_問題の条件:_ 資料の中の「Page size: 1654x1241.」を含む行から「text_box Mekaanisen energian」を含む行までを、両端の行も含めて一字一句そのまま書き写してください。

_資料の抜粋:_
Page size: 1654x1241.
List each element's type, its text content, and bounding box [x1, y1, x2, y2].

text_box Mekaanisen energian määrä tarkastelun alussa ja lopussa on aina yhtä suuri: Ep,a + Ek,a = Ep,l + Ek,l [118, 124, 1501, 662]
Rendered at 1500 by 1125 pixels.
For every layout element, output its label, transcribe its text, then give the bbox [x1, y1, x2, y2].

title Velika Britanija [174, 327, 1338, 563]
...
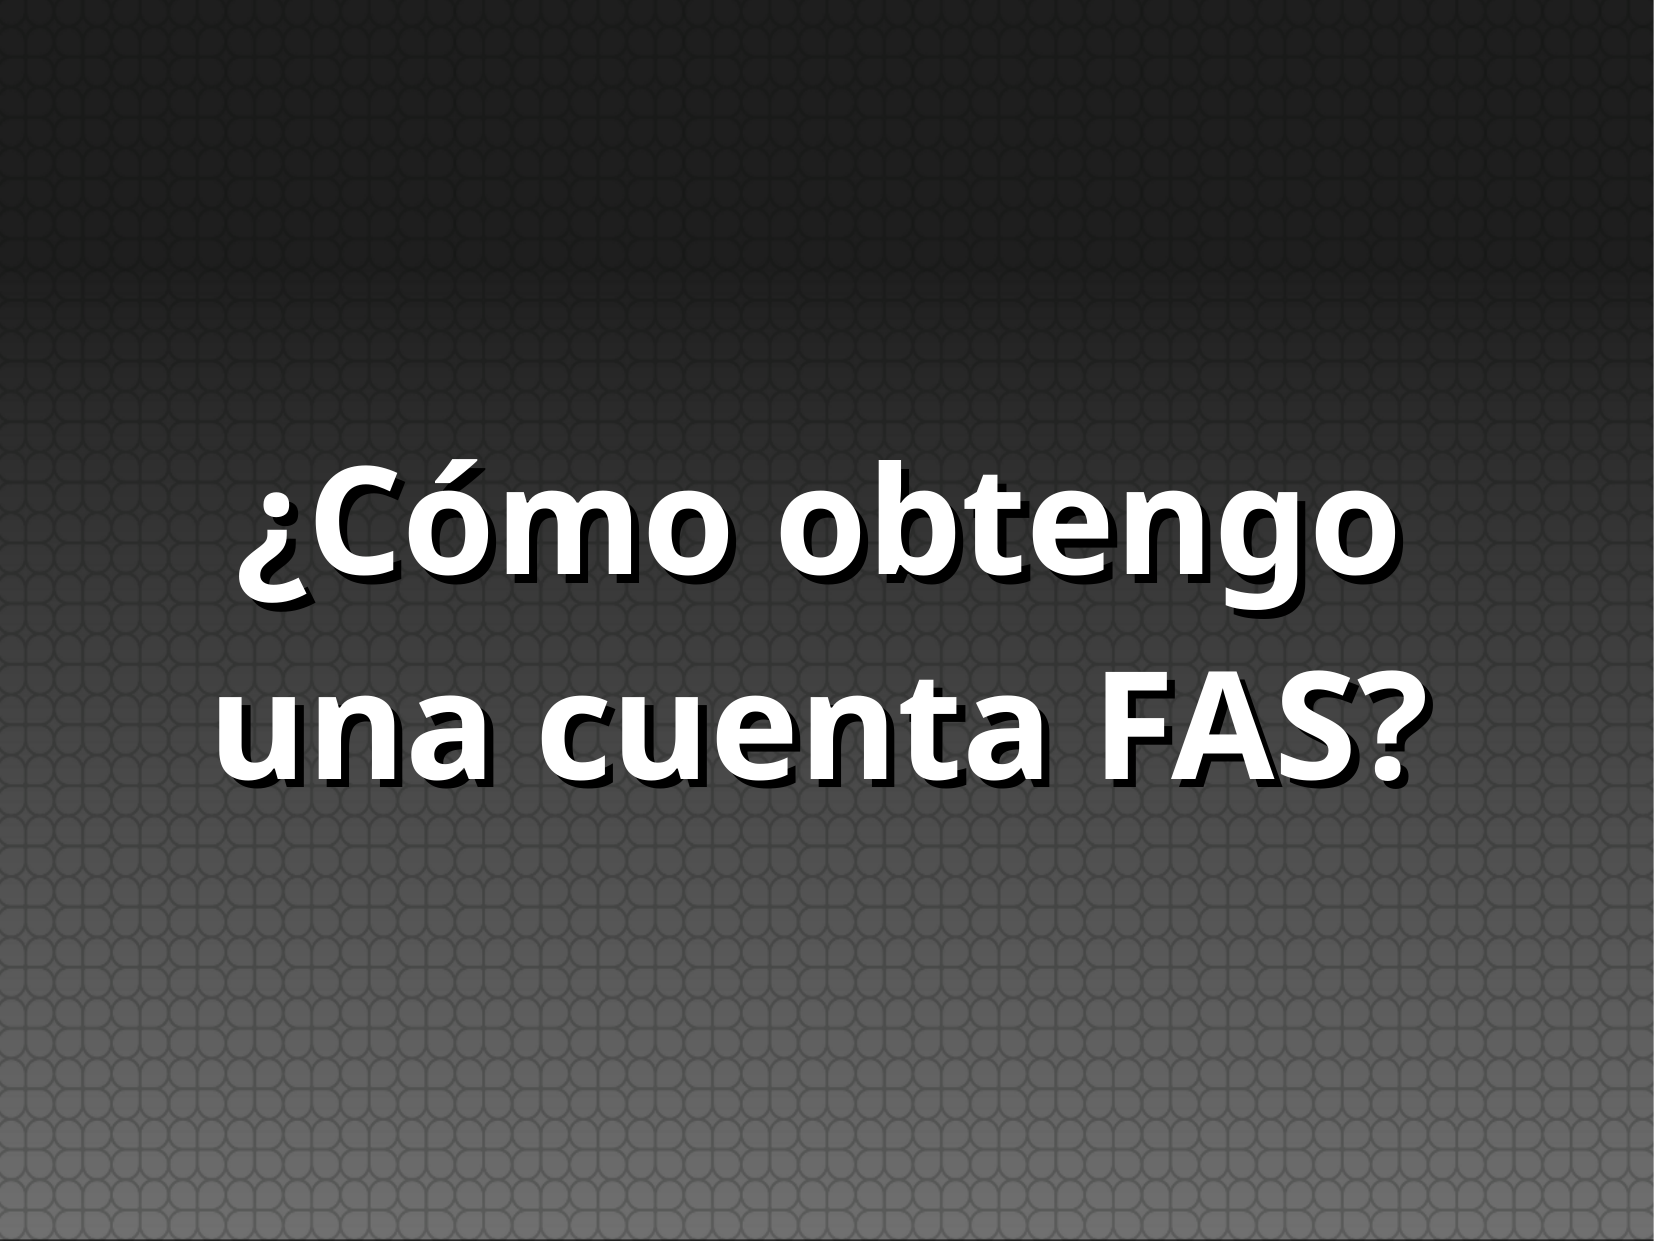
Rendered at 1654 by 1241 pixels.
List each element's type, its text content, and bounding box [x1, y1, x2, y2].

_解答:_
Page size: 1654x1241.
List each element's type, its text content, and bounding box [x1, y1, x2, y2].

text_box Mekaanisen energian määrä tarkastelun alussa ja lopussa on aina yhtä suuri: Ep,a + Ek,a = Ep,l + Ek,l [118, 124, 1501, 662]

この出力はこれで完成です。